- **Task list**
1. Can you rewrite the paragraph in the fishing forum thread that begins "So I was testing a new Krill fly" more briefly, keeping its main facts?
2. Would you reproduce the fishing forum thread word for word from "# Ok, So THIS" to "lost this one."?

- **Document segment**

# Ok, So THIS Big One DID Get Away.....



## Dave Hadden (Jul 21, 2012)

So I was testing a new Krill fly with my double-handed 12 weight and this Humpback whale must have liked it 'cause it took it in a very splashy rise........and here's the proof. :msp_biggrin:

A couple of jumps like this and my tippet broke so I lost this one.

Damn, I knew that 6 lb. test wouldn't hold. :msp_rolleyes:











Take care


----------



## Fifelaker (Jul 21, 2012)

How big of a net do you use on those?


----------



## Dave Hadden (Jul 21, 2012)

Fifelaker said:


> How big of a net do you use on those?



Tsk, tsk, no net when it's catch and release.

You're not allowed to retain them right now. 


And why yes, yes I HAVE been a fisherman all my life.

Why do you ask? :biggrin:


Take care.

- **Listed entries**
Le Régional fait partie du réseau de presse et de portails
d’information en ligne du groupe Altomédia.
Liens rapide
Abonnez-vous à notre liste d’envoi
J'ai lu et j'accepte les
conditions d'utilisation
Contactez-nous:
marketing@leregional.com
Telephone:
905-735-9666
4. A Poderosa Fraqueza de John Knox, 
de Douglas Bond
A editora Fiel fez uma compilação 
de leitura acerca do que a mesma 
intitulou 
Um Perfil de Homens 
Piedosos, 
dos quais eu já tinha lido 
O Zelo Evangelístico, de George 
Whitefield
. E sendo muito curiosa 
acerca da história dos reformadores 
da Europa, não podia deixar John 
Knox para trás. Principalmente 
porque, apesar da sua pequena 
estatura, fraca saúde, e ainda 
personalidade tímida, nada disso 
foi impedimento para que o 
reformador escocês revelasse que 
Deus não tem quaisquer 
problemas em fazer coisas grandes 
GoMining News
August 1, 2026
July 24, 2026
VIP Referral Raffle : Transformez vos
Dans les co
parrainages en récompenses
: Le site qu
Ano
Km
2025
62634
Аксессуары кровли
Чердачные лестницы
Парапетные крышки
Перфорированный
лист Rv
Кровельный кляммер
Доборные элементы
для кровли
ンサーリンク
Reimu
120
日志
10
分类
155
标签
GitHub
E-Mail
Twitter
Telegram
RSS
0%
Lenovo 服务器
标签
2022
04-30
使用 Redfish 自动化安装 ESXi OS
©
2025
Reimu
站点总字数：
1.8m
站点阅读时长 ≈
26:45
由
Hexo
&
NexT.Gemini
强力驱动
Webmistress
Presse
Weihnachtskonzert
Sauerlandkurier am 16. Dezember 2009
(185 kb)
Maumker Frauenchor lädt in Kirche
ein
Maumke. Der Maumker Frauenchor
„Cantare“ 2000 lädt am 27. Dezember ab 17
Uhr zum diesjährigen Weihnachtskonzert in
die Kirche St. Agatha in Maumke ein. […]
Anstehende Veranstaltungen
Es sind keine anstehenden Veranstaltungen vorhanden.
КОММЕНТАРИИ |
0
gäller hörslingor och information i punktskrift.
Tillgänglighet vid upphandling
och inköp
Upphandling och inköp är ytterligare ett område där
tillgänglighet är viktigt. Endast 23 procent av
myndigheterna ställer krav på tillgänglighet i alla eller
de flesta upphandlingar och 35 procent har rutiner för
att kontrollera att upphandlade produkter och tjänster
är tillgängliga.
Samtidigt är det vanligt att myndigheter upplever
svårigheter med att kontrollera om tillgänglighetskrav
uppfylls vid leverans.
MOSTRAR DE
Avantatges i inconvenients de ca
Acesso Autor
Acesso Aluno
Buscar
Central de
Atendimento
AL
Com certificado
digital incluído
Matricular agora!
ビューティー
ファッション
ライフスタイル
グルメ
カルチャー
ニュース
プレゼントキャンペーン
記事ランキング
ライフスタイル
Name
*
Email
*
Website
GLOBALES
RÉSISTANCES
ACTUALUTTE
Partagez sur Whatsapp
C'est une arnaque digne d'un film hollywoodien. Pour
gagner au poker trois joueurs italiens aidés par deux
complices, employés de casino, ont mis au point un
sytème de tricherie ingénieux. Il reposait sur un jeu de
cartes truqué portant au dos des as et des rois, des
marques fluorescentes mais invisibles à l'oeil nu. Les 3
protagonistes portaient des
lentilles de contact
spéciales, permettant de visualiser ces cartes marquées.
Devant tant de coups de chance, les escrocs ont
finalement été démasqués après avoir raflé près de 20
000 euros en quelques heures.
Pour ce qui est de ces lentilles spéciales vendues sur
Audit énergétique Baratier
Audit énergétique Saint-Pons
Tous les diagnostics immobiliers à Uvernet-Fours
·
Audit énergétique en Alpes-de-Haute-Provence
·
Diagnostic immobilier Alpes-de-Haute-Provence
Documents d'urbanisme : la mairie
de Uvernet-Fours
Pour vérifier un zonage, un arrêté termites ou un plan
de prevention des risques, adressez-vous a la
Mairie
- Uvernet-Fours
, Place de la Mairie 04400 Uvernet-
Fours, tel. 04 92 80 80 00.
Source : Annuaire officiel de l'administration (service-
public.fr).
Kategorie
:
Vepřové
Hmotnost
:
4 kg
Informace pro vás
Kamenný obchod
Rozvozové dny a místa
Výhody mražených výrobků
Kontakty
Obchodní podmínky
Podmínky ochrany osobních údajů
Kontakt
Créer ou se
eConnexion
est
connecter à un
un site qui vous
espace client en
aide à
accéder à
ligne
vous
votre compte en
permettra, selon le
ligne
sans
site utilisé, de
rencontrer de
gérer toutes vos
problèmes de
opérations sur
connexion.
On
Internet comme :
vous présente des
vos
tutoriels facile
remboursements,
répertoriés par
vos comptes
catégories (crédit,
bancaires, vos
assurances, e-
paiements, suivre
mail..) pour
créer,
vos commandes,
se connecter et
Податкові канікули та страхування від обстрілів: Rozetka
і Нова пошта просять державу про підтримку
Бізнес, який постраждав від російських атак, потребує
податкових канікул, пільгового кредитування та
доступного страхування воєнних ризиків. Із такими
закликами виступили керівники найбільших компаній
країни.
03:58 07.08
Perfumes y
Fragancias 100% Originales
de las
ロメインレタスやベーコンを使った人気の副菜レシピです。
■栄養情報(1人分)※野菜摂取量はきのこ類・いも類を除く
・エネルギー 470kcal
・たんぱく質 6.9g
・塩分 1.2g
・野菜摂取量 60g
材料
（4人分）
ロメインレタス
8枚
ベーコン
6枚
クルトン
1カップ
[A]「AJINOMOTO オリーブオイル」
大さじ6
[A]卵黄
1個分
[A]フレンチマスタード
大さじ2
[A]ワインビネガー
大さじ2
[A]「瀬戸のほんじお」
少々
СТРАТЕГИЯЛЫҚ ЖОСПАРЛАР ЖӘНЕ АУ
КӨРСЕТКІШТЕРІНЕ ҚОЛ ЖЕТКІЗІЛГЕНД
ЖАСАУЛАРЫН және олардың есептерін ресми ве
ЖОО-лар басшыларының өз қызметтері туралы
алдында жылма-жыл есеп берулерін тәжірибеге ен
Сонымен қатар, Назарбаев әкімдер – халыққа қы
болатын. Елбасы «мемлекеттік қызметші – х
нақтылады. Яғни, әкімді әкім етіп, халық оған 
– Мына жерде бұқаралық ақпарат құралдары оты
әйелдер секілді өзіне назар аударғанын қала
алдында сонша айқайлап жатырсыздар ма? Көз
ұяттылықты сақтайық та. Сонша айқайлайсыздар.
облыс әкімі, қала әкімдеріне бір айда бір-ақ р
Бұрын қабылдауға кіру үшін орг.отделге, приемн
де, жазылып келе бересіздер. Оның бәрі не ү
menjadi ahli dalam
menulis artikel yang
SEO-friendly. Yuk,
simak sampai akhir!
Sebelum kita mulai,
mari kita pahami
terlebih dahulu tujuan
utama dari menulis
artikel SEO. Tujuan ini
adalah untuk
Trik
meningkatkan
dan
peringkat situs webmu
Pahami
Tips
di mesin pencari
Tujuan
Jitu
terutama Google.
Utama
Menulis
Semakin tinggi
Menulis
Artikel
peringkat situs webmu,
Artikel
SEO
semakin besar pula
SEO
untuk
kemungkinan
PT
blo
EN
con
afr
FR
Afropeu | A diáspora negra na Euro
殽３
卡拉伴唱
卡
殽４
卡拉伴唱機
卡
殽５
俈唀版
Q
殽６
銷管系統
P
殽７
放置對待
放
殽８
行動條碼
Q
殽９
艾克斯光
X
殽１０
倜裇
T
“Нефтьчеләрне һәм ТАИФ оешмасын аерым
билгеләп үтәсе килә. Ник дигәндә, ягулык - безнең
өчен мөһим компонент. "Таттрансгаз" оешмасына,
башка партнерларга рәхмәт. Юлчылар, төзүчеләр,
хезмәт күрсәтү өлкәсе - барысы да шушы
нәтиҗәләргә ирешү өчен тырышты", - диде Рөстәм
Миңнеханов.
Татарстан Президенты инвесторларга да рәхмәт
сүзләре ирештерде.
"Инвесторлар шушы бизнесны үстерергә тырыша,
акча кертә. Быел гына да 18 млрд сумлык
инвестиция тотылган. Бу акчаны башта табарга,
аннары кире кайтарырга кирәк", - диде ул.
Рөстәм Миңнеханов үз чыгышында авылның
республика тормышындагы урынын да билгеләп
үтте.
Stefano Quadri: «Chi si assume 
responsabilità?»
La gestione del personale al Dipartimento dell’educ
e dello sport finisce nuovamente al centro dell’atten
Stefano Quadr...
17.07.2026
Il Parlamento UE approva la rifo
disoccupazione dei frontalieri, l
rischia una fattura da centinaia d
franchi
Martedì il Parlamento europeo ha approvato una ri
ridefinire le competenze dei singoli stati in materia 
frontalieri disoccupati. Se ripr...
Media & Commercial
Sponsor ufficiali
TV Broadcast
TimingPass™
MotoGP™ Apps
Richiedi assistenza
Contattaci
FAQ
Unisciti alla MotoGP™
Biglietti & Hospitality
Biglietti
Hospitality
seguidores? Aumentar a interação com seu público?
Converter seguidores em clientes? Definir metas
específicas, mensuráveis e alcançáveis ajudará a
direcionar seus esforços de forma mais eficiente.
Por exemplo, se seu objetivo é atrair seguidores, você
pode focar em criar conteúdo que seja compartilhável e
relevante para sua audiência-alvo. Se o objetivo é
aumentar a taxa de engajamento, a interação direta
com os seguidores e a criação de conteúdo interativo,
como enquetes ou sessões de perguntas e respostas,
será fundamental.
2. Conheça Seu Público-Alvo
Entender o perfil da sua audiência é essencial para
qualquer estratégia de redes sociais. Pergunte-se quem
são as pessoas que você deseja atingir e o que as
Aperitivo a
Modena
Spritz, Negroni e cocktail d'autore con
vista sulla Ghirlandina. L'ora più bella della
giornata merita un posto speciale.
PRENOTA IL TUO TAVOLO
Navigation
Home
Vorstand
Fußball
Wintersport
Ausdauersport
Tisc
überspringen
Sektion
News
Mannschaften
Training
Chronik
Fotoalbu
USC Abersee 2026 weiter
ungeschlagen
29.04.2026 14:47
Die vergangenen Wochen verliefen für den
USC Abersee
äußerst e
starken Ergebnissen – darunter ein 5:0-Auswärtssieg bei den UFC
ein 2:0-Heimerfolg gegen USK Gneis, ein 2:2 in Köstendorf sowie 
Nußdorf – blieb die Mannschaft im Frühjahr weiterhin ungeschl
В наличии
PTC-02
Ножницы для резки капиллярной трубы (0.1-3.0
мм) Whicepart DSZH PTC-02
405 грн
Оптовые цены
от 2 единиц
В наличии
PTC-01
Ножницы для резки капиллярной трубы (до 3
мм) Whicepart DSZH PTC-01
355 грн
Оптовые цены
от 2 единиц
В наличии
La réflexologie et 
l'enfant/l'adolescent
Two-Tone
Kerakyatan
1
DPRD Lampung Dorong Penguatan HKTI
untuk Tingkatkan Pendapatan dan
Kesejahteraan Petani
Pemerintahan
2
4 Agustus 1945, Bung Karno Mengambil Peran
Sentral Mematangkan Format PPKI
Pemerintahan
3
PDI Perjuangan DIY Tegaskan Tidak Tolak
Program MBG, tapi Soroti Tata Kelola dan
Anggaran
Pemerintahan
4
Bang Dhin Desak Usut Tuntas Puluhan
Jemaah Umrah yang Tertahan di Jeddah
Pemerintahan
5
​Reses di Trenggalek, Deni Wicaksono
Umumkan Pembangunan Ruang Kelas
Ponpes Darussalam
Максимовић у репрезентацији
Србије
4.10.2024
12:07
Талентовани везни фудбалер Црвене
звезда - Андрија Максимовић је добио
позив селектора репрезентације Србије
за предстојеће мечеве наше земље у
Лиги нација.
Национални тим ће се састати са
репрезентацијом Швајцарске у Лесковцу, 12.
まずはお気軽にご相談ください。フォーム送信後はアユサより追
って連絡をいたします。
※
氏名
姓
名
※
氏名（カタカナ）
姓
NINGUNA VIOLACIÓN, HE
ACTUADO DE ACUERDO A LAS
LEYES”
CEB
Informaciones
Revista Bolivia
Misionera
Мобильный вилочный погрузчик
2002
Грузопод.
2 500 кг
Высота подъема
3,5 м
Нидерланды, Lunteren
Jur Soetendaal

- **Solutions to each task**
1. Testing a new Krill fly on my double-handed 12 weight, I had a Humpback whale take it in a very splashy rise. Here's the proof.

2.
# Ok, So THIS Big One DID Get Away.....



## Dave Hadden (Jul 21, 2012)

So I was testing a new Krill fly with my double-handed 12 weight and this Humpback whale must have liked it 'cause it took it in a very splashy rise........and here's the proof. :msp_biggrin:

A couple of jumps like this and my tippet broke so I lost this one.